• What you need to do
Copy every row below word for word, omitting the pictures.
____________
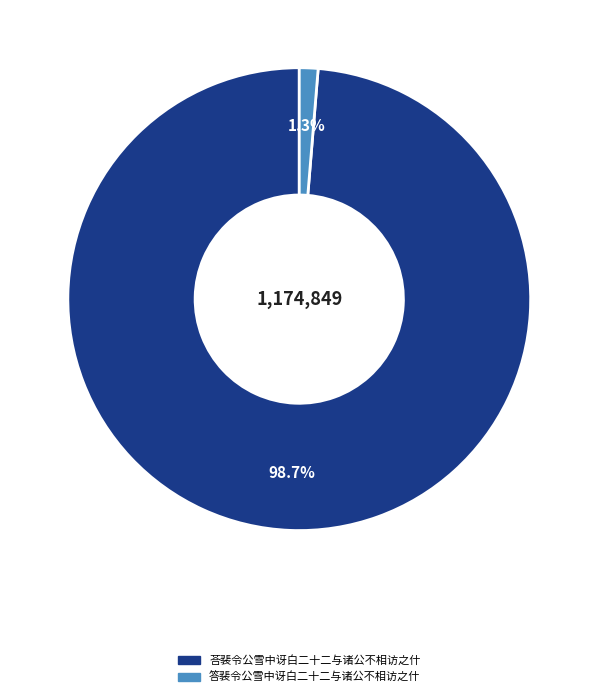

Rank the categories by value from highest to lowest.

荅裴令公雪中讶白二十二与诸公不相访之什, 答裴令公雪中讶白二十二与诸公不相访之什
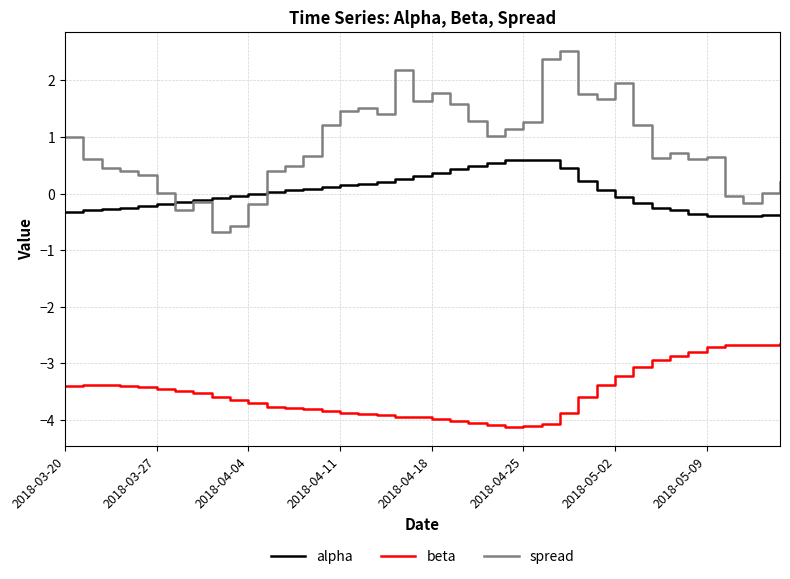

True or false: beta and spread intersect in this chart.

False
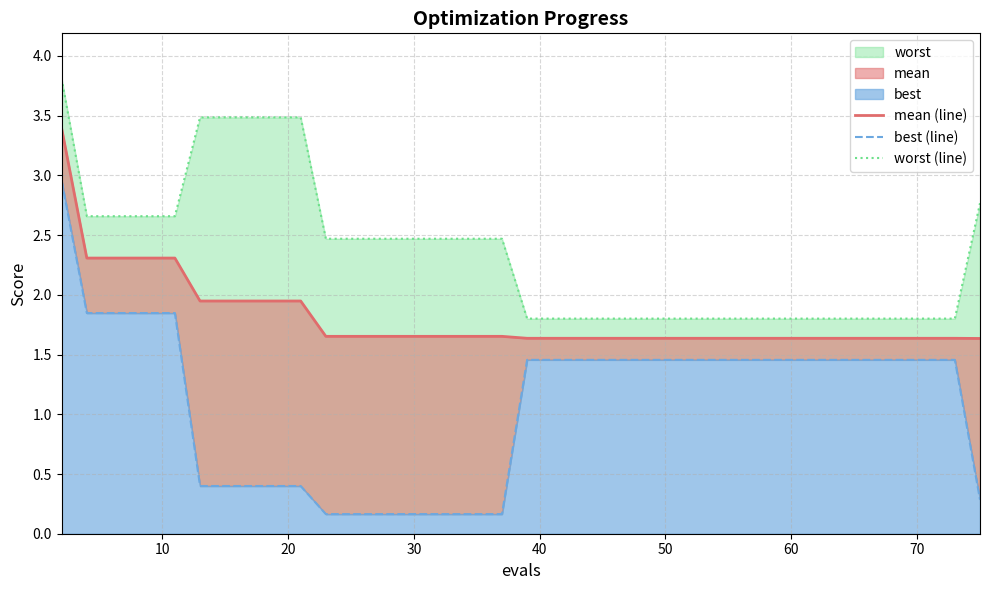

Reading right to left, transcribe all the data shown in this chart.

mean (line): 1.6	1.6	1.6	1.6	1.6	1.6	1.6	1.6	1.6	1.6	1.6	1.6	1.6	1.6	1.6	1.6	1.6	1.6	1.6	1.6	1.6	1.7	1.7	1.7	1.7	1.7	1.7	1.7	1.7	1.9	1.9	1.9	1.9	1.9	2.3	2.3	2.3	2.3	2.3	3.4
best (line): 0.3	1.5	1.5	1.5	1.5	1.5	1.5	1.5	1.5	1.5	1.5	1.5	1.5	1.5	1.5	1.5	1.5	1.5	1.5	1.5	1.5	0.2	0.2	0.2	0.2	0.2	0.2	0.2	0.2	0.4	0.4	0.4	0.4	0.4	1.8	1.8	1.8	1.8	1.8	3.0
worst (line): 2.8	1.8	1.8	1.8	1.8	1.8	1.8	1.8	1.8	1.8	1.8	1.8	1.8	1.8	1.8	1.8	1.8	1.8	1.8	1.8	1.8	2.5	2.5	2.5	2.5	2.5	2.5	2.5	2.5	3.5	3.5	3.5	3.5	3.5	2.7	2.7	2.7	2.7	2.7	3.8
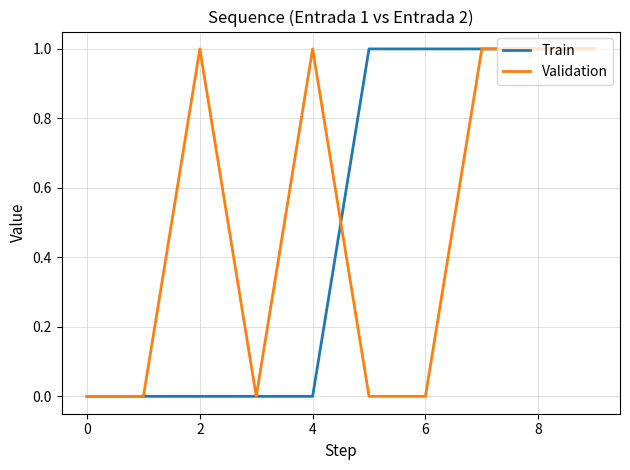

How many lines are shown in the chart?

2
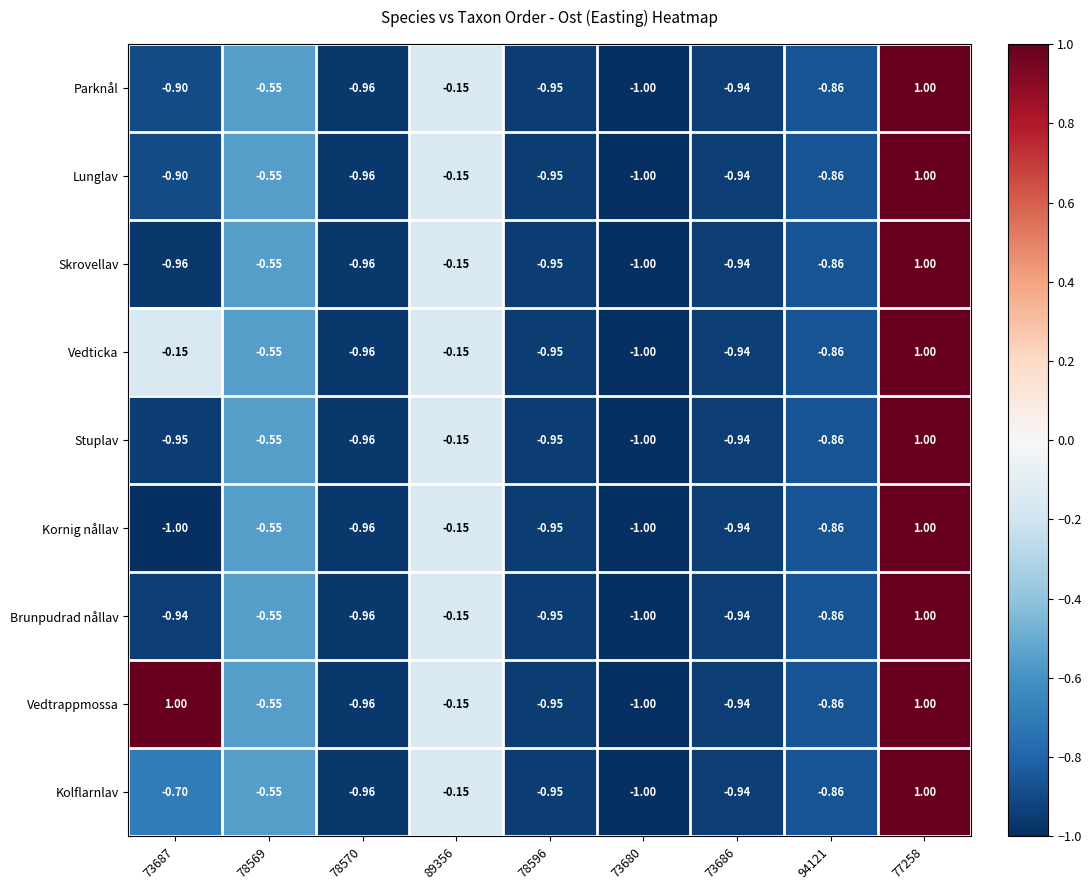

Is the value of Parknål at 78569 greater than the value of Vedticka at 78596?

Yes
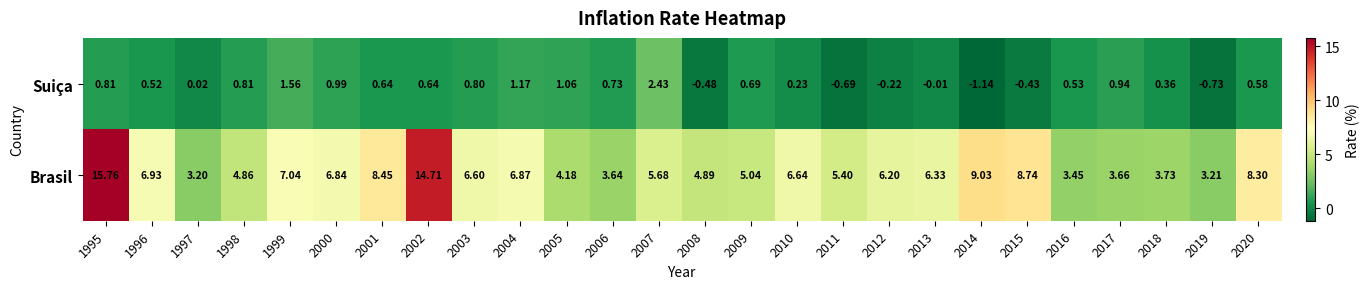

Which series changed the most between 2014 and 2019?

Brasil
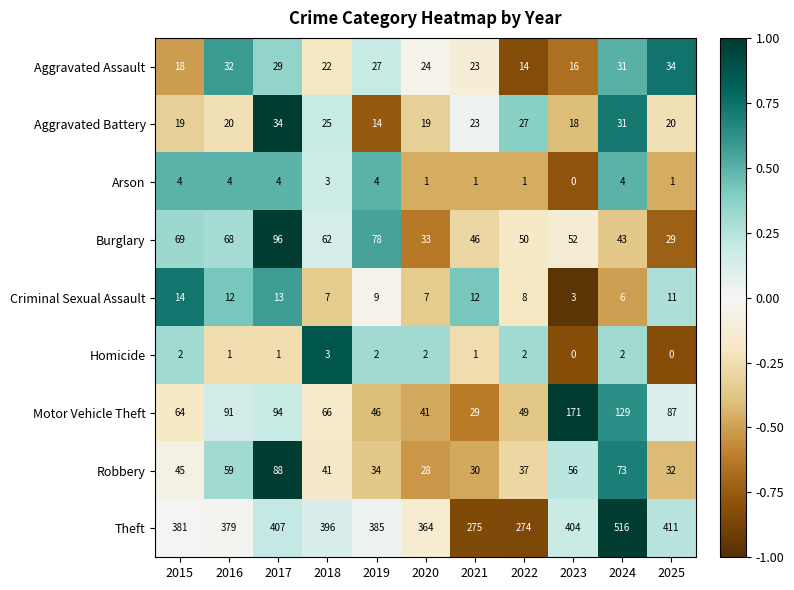

Where does the Criminal Sexual Assault series first go above 9?

2015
____________
• Exercise response
Rank the categories by value from highest to lowest.

荅裴令公雪中讶白二十二与诸公不相访之什, 答裴令公雪中讶白二十二与诸公不相访之什

True or false: beta and spread intersect in this chart.

False

Reading right to left, transcribe all the data shown in this chart.

mean (line): 1.6	1.6	1.6	1.6	1.6	1.6	1.6	1.6	1.6	1.6	1.6	1.6	1.6	1.6	1.6	1.6	1.6	1.6	1.6	1.6	1.6	1.7	1.7	1.7	1.7	1.7	1.7	1.7	1.7	1.9	1.9	1.9	1.9	1.9	2.3	2.3	2.3	2.3	2.3	3.4
best (line): 0.3	1.5	1.5	1.5	1.5	1.5	1.5	1.5	1.5	1.5	1.5	1.5	1.5	1.5	1.5	1.5	1.5	1.5	1.5	1.5	1.5	0.2	0.2	0.2	0.2	0.2	0.2	0.2	0.2	0.4	0.4	0.4	0.4	0.4	1.8	1.8	1.8	1.8	1.8	3.0
worst (line): 2.8	1.8	1.8	1.8	1.8	1.8	1.8	1.8	1.8	1.8	1.8	1.8	1.8	1.8	1.8	1.8	1.8	1.8	1.8	1.8	1.8	2.5	2.5	2.5	2.5	2.5	2.5	2.5	2.5	3.5	3.5	3.5	3.5	3.5	2.7	2.7	2.7	2.7	2.7	3.8

How many lines are shown in the chart?

2

Is the value of Parknål at 78569 greater than the value of Vedticka at 78596?

Yes

Which series changed the most between 2014 and 2019?

Brasil

Where does the Criminal Sexual Assault series first go above 9?

2015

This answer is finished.